The drawback of this approach relative to using an off-the-shelf model is the initial cost of pre-training the model. This cost is mitigated partly by the cheaper subsequent uses in terms of speed and memory requirements.
Another advantage of the compact model is that fine-tuning is also cheaper. During hyperparameter tuning, a compact model can sample the space of hyperparameter combinations using fewer computing resources. This characteristic of compact models seems highly advantageous when considering how much the seed-parameter that we have described before can influence the downstream performance of the PLMs.

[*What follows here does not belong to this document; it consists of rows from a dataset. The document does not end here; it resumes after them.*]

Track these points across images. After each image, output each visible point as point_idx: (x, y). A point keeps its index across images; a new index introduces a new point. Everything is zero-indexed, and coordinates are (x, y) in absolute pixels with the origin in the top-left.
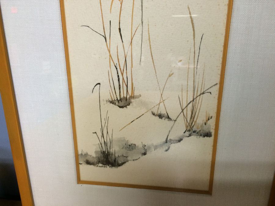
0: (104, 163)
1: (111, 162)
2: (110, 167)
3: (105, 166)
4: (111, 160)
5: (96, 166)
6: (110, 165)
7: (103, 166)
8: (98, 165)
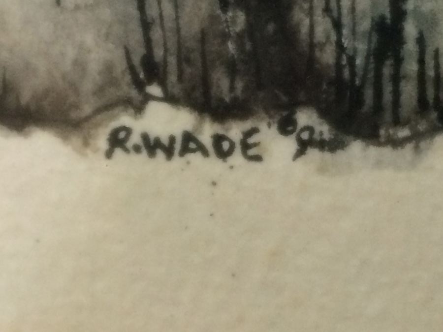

These advantages might truly shine in usage scenarios where frequent fine-tuning of a PLM is needed. For instance, in the work of [
15], the authors propose the following approach to support the browsing of the ASRS corpus: a safety analyst assigns an arbitrary category to a group of reports that interest him, and uses a TC algorithm to find other similar reports on the fly: “we start with a rough estimation of what the expert considers as the target (positive) reports. We train a classifier based on this data, and then apply it to the entire collection. Due to the nature of classification algorithms (and their need for generalisation), this classifier provides a different set of positive reports. Using the error margin (or probabilistic confidence score) provided by the classifier, we can identify borderline reports, on both sides of the decision: we select these few fairly positive and fairly negative items and submit them to the expert’s judgement. Based on his decisions, we obtain a new approximation of his needs, and can train another classifier, and so on until the expert reaches a satisfactory result.” This approach requires training a TC algorithm iteratively every time one defines a custom category. In this scenario, if one wanted to use a PLM to classify the occurrence reports, efficiency might be a critical factor to obtain good results quickly and in a cost-efficient manner.
4.2. Hypothesis Testing
We have used hypothesis testing to compare our two PLMs. It could also be used to evaluate the impact of any distinctive feature of occurrence reports on the classification performance of a single model. This could be especially useful for documents that have metadata, which is the case of the ASRS occurrence reports. As an example, one could investigate if a model performs significantly differently on occurrences depending on the value of reporter-generated metadata, such as the flight phase. It provides a simple tool to add understanding on what aspect of an occurrence impacts a model’s performance. We leave exploring this option for future work.
4.3. Overlap between the Pre-Training Data and Fine-Tuning Data
Because the domain-specific data volume was small, we included our fine-tuning training data set narratives in our pre-training data. To the best of our knowledge, there are currently no studies on the potential beneficial or adverse effects of such large overlaps between the pre-training data and the fine-tuning data in the context of NLP.
Interestingly, in the work of [
34], the authors found that, in the context of image classification in computer vision, “performance on the target data can be improved when similar data are selected from the pre-training data for fine-tuning”.
In the light of our model’s relatively good performance, it might be worth considering investigating if this result holds true in the context of NLP.